The Blades are loaded into the Keyport by popping a plastic cap off of the tail end of the unit's body. Each Blade gets one of six colored spring-loaded nodes inserted into its base before being slid into one of the Keyport's six channels. With all of the Blades in place, the cap is replaced, and each key can be exposed by pressing and sliding its node toward the business end of the unit.

For users with fewer than six keys, optional accessory Blades can be ordered to fill in the blank spaces. Users have the choice of a 4GB or 8GB USB drive. There's also an LED flashlight Blade, which is great for opening locks in dark places. Finally, there's an optional bottle opener.

Every Keyport features an etched ID number that the user can register on the website and is marked with that URL and the promise of a reward. That way, if the Keyport is ever lost, a good Samaritan can pop online and contact you without ever meeting the owner of the lost keys. Unfortunately, the reward appears to be a $20 discount on the purchase of a Keyport of their own, but you're encouraged and allowed to provide a small reward of your own.

It's all very cool and sleekly packaged, but then you have to consider the price.

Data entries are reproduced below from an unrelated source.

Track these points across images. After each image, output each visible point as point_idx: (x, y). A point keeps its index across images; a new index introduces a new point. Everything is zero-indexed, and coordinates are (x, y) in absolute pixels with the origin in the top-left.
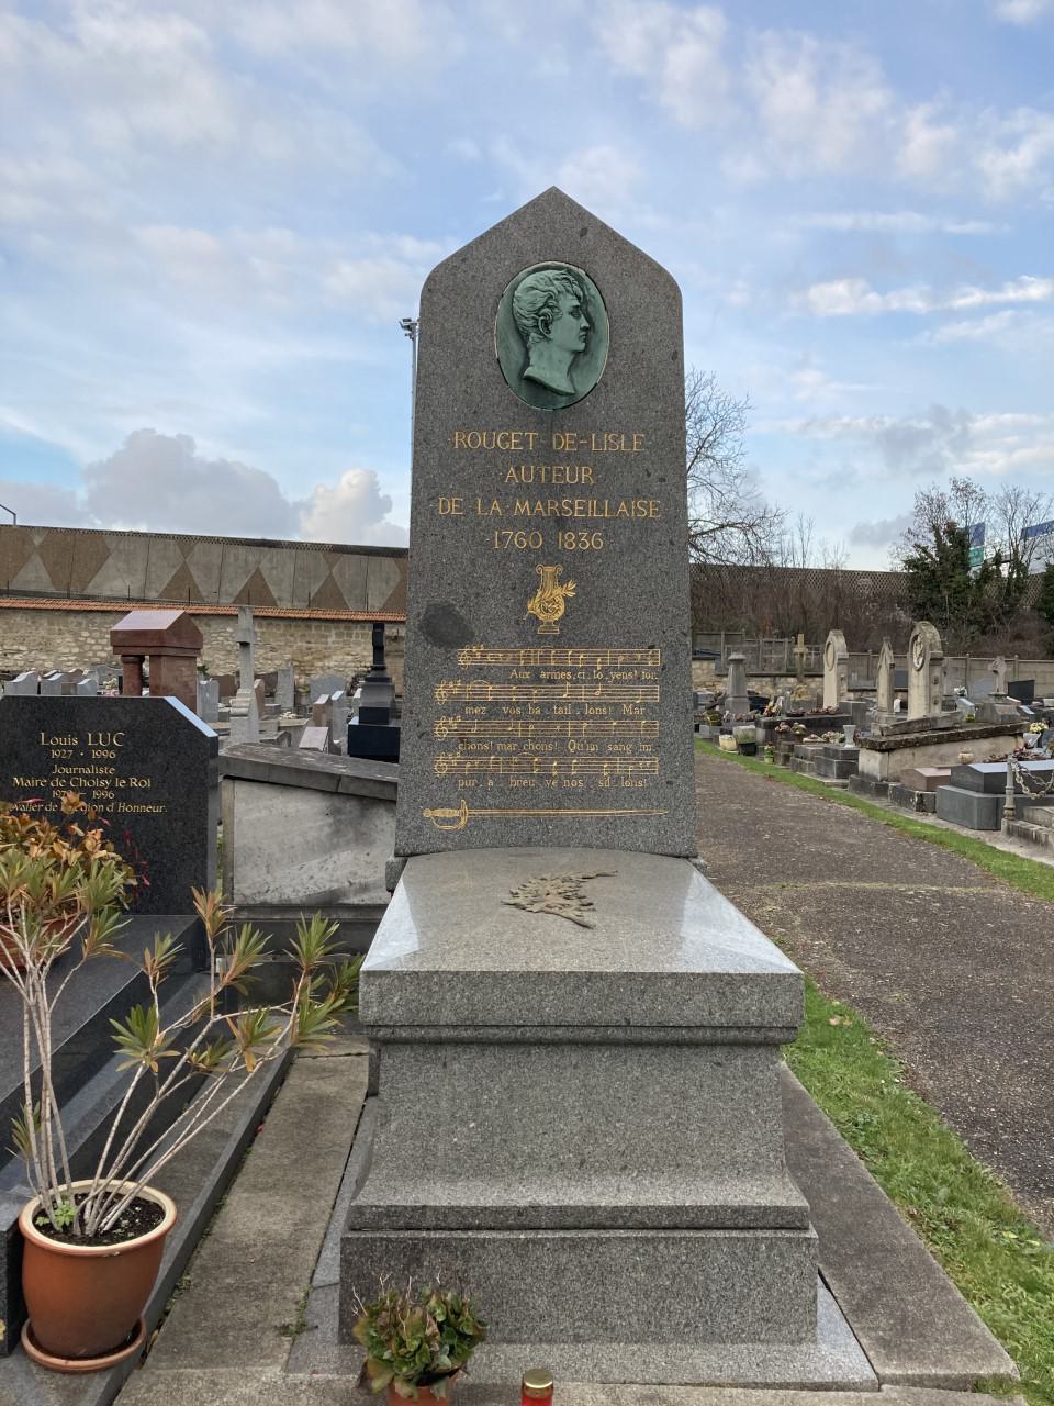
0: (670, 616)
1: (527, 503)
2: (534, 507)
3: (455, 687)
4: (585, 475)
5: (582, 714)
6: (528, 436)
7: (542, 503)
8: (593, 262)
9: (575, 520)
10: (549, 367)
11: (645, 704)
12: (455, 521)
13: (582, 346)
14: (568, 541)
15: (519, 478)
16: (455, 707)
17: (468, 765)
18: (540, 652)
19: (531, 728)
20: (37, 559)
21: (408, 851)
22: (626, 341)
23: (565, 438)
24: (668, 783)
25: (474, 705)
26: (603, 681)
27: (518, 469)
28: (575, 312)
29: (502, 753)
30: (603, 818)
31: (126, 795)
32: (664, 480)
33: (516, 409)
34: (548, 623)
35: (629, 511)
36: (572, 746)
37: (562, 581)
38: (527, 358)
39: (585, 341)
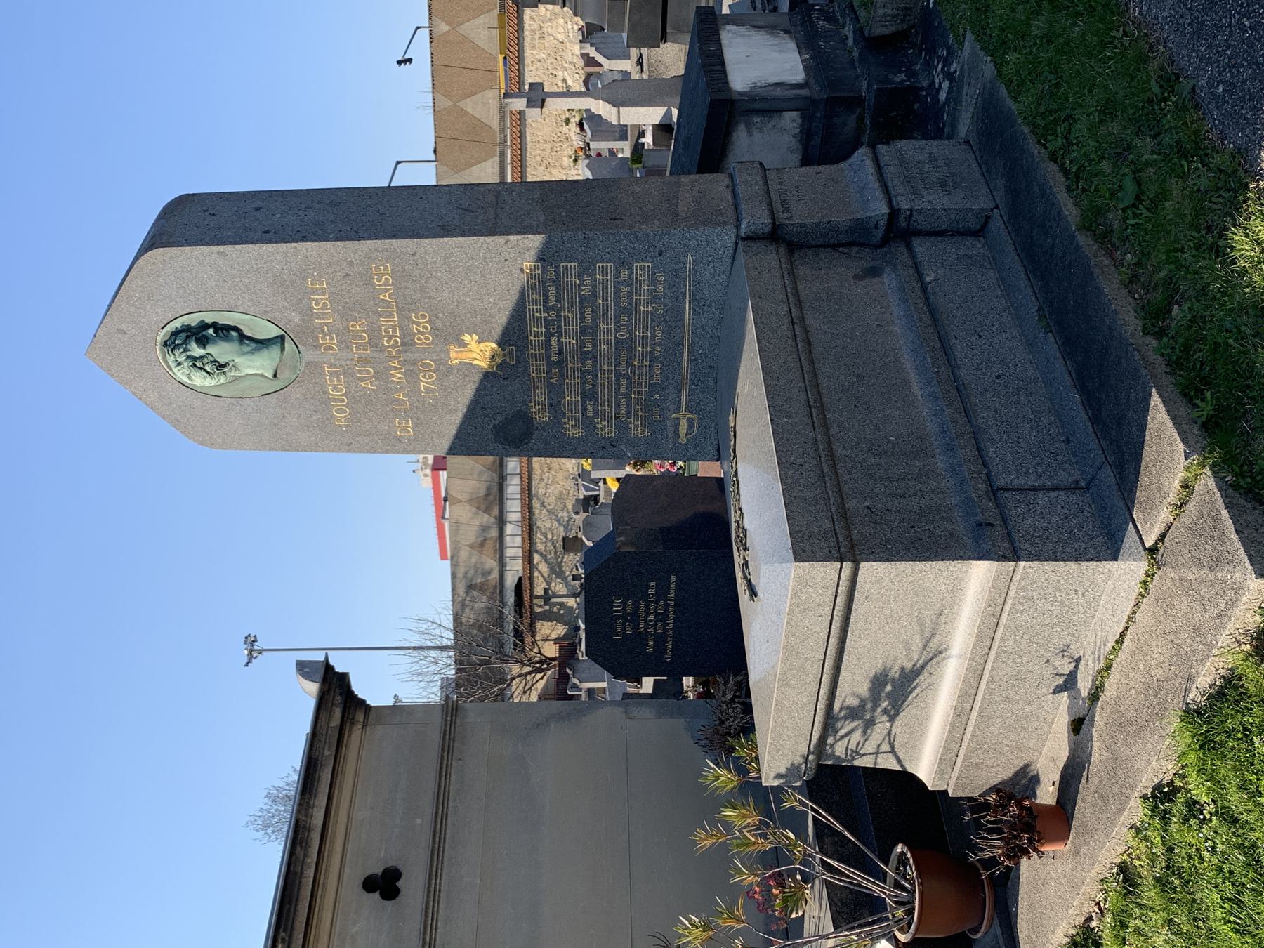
0: (488, 255)
3: (568, 424)
11: (580, 275)
16: (588, 423)
20: (465, 29)
25: (584, 409)
26: (558, 311)
27: (361, 380)
29: (629, 388)
30: (694, 310)
31: (661, 594)
35: (387, 290)
37: (463, 345)
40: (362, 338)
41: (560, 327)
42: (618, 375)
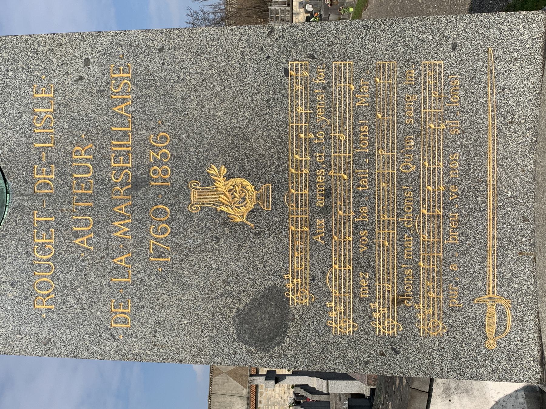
0: (248, 51)
1: (116, 224)
2: (121, 215)
4: (82, 156)
12: (138, 309)
14: (160, 174)
17: (432, 295)
18: (292, 207)
25: (357, 286)
27: (77, 235)
30: (499, 130)
32: (88, 59)
33: (8, 237)
35: (123, 101)
37: (209, 181)
41: (328, 155)
42: (402, 230)
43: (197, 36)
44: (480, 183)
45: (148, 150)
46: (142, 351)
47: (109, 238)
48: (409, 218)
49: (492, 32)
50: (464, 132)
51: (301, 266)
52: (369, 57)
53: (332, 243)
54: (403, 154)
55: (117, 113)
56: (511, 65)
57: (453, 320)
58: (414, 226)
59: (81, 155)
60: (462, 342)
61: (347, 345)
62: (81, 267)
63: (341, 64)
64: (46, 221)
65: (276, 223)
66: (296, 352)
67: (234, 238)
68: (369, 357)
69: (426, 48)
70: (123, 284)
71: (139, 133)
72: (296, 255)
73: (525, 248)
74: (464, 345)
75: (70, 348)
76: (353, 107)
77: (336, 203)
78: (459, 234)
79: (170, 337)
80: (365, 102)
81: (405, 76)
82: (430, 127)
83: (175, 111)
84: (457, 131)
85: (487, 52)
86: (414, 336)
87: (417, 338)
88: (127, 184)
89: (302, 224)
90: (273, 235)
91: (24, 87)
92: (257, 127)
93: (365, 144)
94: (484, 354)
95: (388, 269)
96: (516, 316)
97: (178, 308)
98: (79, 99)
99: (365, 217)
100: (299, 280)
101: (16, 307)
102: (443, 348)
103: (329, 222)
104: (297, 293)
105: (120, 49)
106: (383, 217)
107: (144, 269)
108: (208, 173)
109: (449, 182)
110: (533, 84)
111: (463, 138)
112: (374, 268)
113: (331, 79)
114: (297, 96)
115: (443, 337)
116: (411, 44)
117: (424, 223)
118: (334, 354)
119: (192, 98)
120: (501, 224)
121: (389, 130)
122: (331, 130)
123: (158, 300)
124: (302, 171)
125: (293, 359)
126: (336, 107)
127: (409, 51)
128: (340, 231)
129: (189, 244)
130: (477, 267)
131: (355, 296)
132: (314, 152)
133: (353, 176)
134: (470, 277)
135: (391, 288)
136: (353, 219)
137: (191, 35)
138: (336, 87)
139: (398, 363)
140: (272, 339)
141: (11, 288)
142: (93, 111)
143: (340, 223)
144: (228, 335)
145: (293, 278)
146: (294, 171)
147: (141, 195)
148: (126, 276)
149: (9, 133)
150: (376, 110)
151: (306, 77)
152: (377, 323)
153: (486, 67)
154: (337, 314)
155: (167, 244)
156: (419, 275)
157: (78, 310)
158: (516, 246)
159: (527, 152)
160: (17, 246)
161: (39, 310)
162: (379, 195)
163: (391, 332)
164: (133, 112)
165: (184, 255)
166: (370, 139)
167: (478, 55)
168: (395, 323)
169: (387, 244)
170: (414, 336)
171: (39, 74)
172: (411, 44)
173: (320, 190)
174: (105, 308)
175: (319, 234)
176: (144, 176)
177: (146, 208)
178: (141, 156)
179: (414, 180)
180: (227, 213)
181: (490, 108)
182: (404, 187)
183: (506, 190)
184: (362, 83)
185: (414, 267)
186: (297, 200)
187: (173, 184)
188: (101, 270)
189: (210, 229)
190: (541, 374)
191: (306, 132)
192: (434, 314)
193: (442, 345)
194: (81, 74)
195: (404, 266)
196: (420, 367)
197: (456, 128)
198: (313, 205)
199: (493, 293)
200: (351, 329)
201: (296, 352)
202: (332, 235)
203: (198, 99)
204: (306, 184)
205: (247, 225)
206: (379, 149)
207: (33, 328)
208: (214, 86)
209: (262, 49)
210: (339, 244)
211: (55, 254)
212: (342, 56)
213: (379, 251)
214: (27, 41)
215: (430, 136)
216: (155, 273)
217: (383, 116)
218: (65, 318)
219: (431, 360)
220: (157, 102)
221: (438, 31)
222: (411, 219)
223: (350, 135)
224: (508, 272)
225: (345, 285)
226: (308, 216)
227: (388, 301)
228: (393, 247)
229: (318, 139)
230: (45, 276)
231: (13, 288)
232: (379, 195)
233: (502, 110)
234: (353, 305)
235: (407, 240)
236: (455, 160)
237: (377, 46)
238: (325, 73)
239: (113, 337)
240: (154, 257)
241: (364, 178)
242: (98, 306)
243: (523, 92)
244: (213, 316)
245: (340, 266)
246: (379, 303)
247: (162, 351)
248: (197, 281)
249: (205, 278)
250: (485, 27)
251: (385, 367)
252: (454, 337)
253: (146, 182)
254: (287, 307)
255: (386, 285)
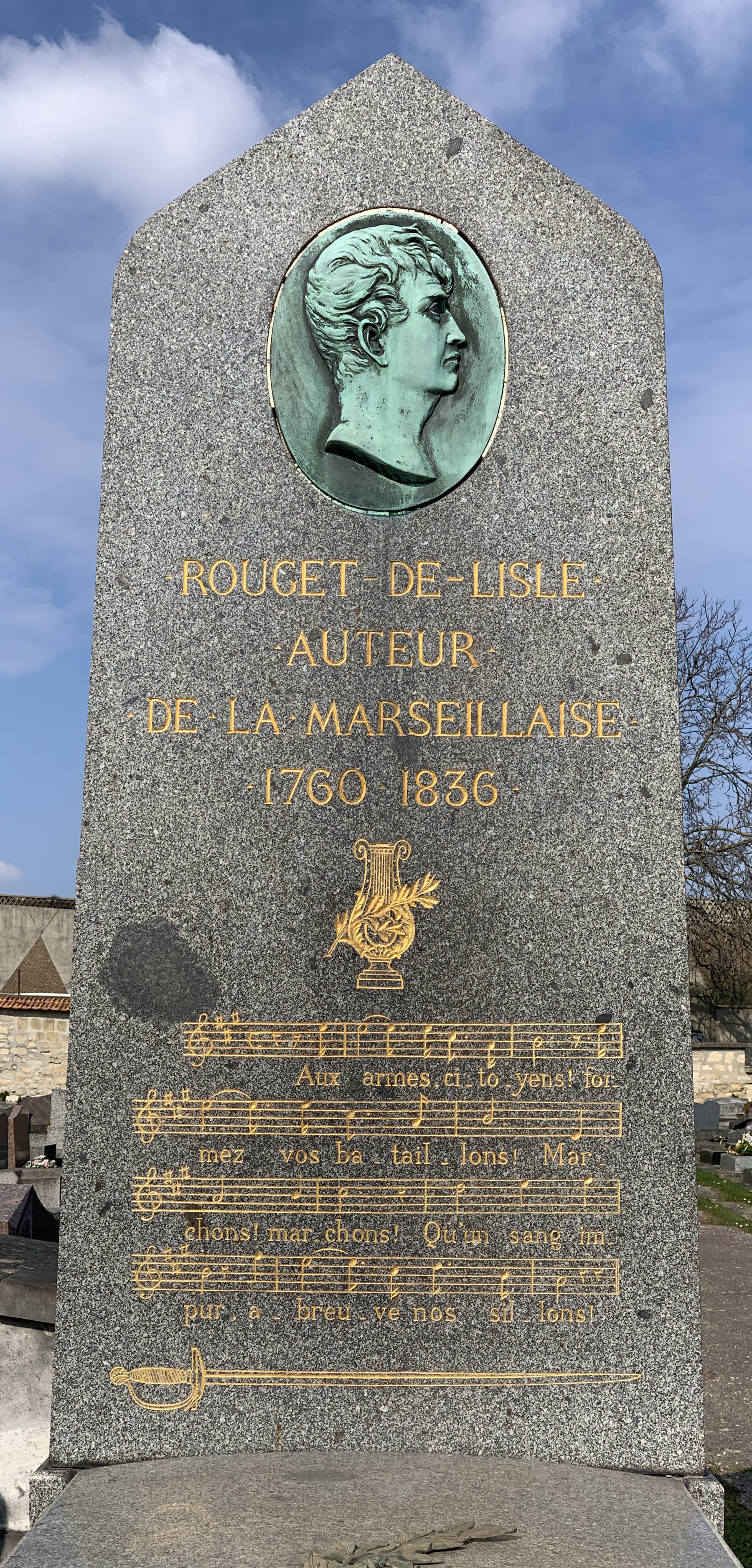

The Keyport Slide itself starts at $49, but if your car requires a chipped key, that price jumps to $69. The blank Blades are $4.99 each, which doesn't include the cost of having your keys cut at a locksmith. Add $5.99 for the bottle opener, $9.99 if you want the LED flash light, and $18.99 or $28.99 for the 4GB or 8GB USB storage, and its easy to watch the cost of a streamlined keychain alternative spiral out of control. As tested, our nonchipped Keyport Slide weighs in at $98.94; that's a pretty penny to save a bit of pocket space.